Text provided:

Friday, July 13, 2012

Penn State: When Coaches are more Powerful than College Presidents

The Penn State scandal continues to unfold with the Freeh Report. The report basically confirms what everyone but true believers knew, Penn State leaders strongly pushed by Head Football Coach Joe Paterno ignored the heinous moral damage to young men done by one of the assistant coaches Jerry Sandusky. More importantly they dithered about the issue, ignored its moral evil and worried more about protecting the reputation of the university and their football program than ending the abuse of children that their own imprimatur made possible.

I have written about this before and most of the clamor at the moment replicates what has already been said. The question of what the NCAA can and should do will also unfold, but I want to address another issue that is not common but also not rare in intercollegiate sports, the role of Presidents in institutional control.

Intercollegiate athletic integrity depends upon Presidential control. The entire reform movement of the last twenty years and all the major increases in student welfare and academic progress has occurred because Presidents asserted control and grabbed it away from athletic directors and coaches. The entire process depends absolutely upon individual university presidents asserting strong control at their own campuses and ensuring both compliance with regulations but also that coaches abide by some reaonsable facsimile of commitment to students as well as athletes.

The Paterno case has reflected for years one of the major cracks in this approach. Under certain conditions coaches become far more powerful than the Presidents of the University. The coaches make more money, they have more visibility, they are treated as celebrity and in many ways they embody the reputation and status of the university. Universities have whole departments devoted to telling stories that prove how their coach embodies the best of the university's values. So we have the reputation machine behind Paterno. But Paterno's power was not alone.

It is now clear that Paterno's own efforts helped paralyze the efforts of Penn State senior administrators to address the issue.

Let's look at some other cases where several factors coalesce:
  • The coach has been very successful at winning games for a long period of time.
  • The coach has lived through several Presidents.
  • The coach has created not just immense support from fans but has cultivated strong relations with very powerful contributors and boosters.
  • The coach has become a symbol of the university and woven into its marketing and reputation.
  • This position means the coach is no longer accountable to anyone in the university hierarchy, only to winning and their own myth.

Collected material:
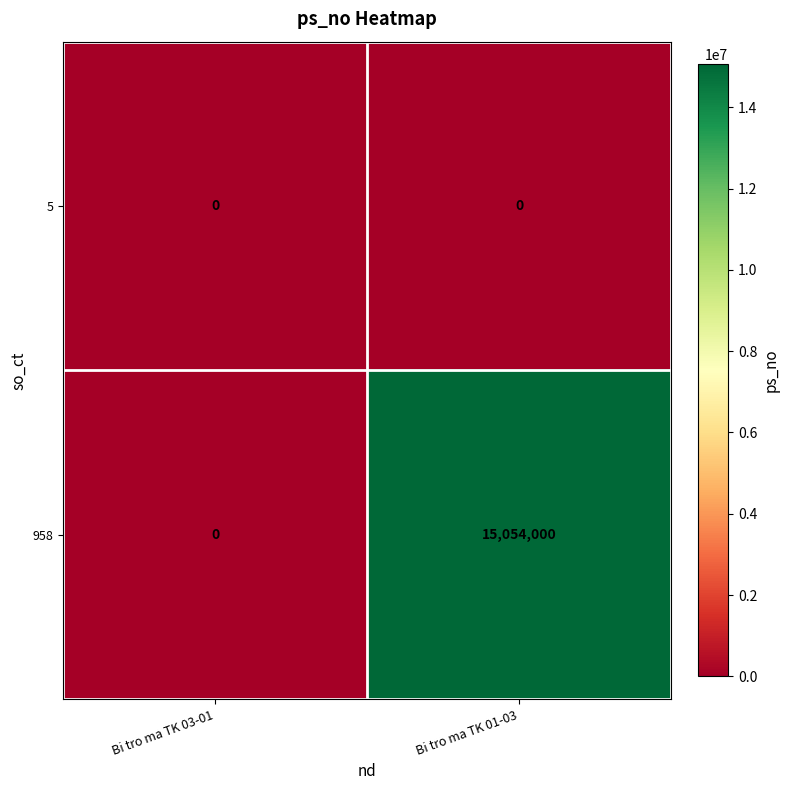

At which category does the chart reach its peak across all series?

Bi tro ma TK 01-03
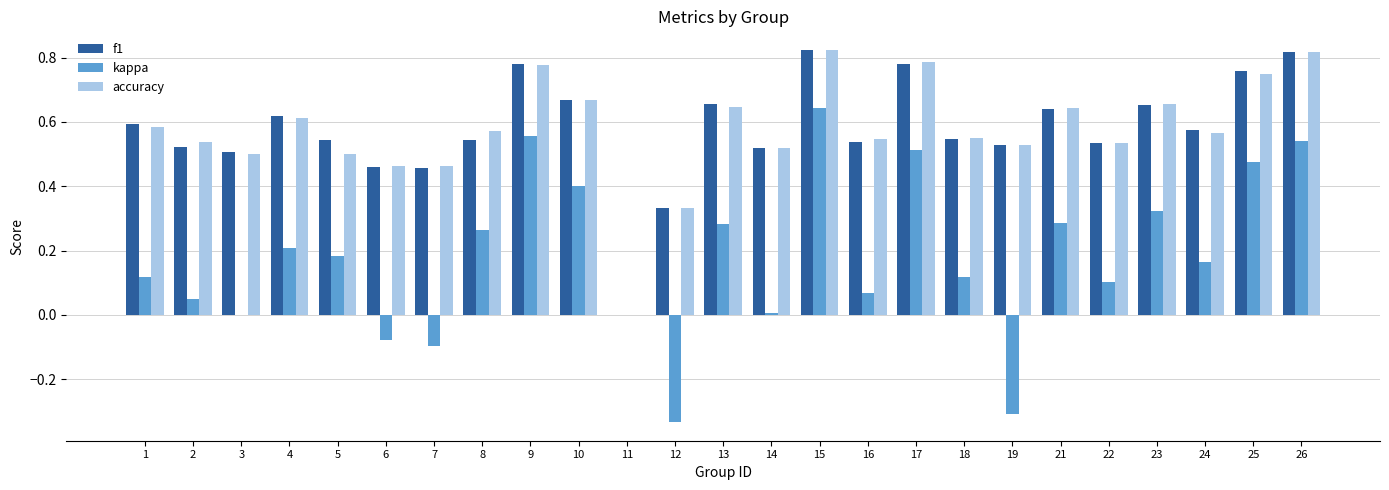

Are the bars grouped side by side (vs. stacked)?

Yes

Written task 1: According to the Penn State blog post, why have the major increases in student welfare and academic progress occurred?
Written task 2: Summarize the Penn State blog post in two sentences.

Worked solution 1: They occurred because presidents asserted control and took it away from athletic directors and coaches.

Worked solution 2: The Freeh Report confirms that Penn State leaders, strongly pushed by Joe Paterno, ignored the abuse done by assistant coach Jerry Sandusky and cared more about protecting the reputation of the university and its football program than about ending it. The author argues that intercollegiate athletic integrity depends on presidential control, but a coach who has won for a long time, outlasted several presidents, cultivated powerful boosters, and become a symbol of the university can grow more powerful than the president and accountable to no one in the university hierarchy.